:: WORK INSTRUCTION ::
From the Clifton Hill article below, quote the passage starting with "It’s December in" and going on through "Mindhunter’s Hannah Gross.".

:: SOURCE TEXT ::
TIFF 2019: Clifton Hill, the movie Niagara Falls doesn’t want you to see

Director Albert Shin explores the tourist town's underbelly during the off-season in a thriller starring Tuppence Middleton and Hannah Gross


CLIFTON HILL directed by Albert Shin, written by Shin and James Schultz, with Tuppence Middleton, Hannah Gross, David Cronenberg and Eric Johnson. 100 minutes. See listing. Sep 5, Ryerson, 9 pm Sep 9, Scotiabank, 10 pm. tiff.net.


It’s December in Niagara Falls. There are grey skies, periodic snow squalls and not very many tourists.

We’re at the Flying Saucer, a UFO-themed restaurant where Toronto filmmaker Albert Shin is shooting a scene with Sense8 star Tuppence Middleton and Mindhunter’s Hannah Gross.

There’s a thin veil of secrecy around this particular production. Usually, I’m not allowed to tell anyone until the agreed-upon time what I witness on a movie or television set. This time, I’m barely allowed to acknowledge the movie’s existence.

The movie is Clifton Hill, named after the carnivalesque tourist trap opposite the Falls, with its midway, wax museums and SkyWheel. But if anyone asks, I’m on the set of Jane Of The Desert.

“We have a fake production name,” Middleton tells me during a scene change, “so [people] don’t think that it’s too much about the location.”

:: DATA BELOW ::
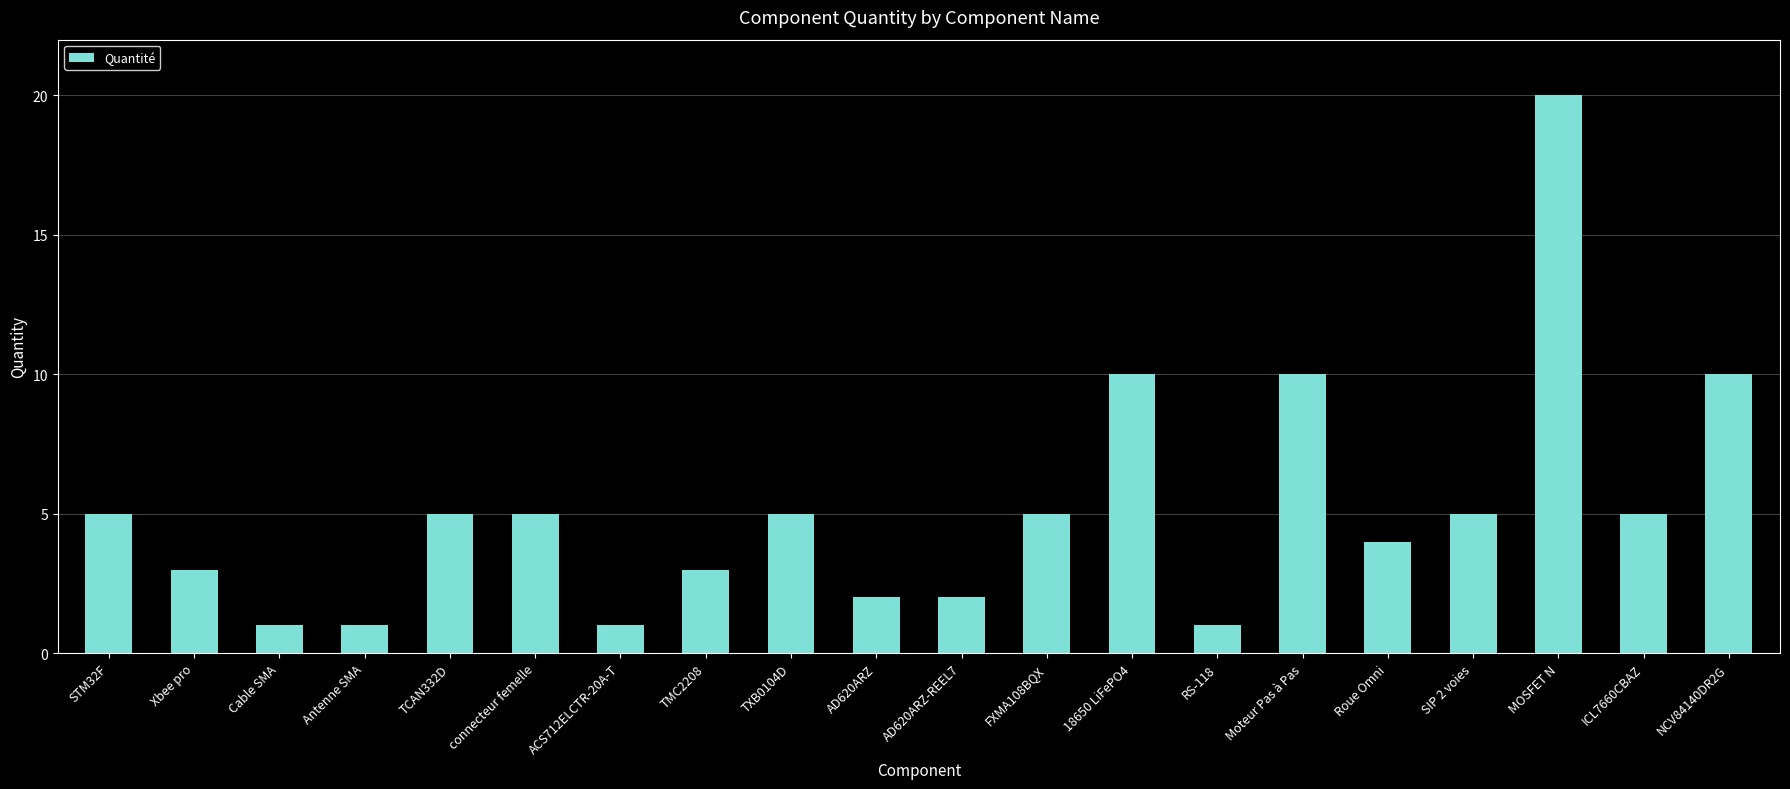

Read the value at Roue Omni, to the nearest 5.

5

:: SOLUTION TO THIS PROBLEM ::
It’s December in Niagara Falls. There are grey skies, periodic snow squalls and not very many tourists.

We’re at the Flying Saucer, a UFO-themed restaurant where Toronto filmmaker Albert Shin is shooting a scene with Sense8 star Tuppence Middleton and Mindhunter’s Hannah Gross.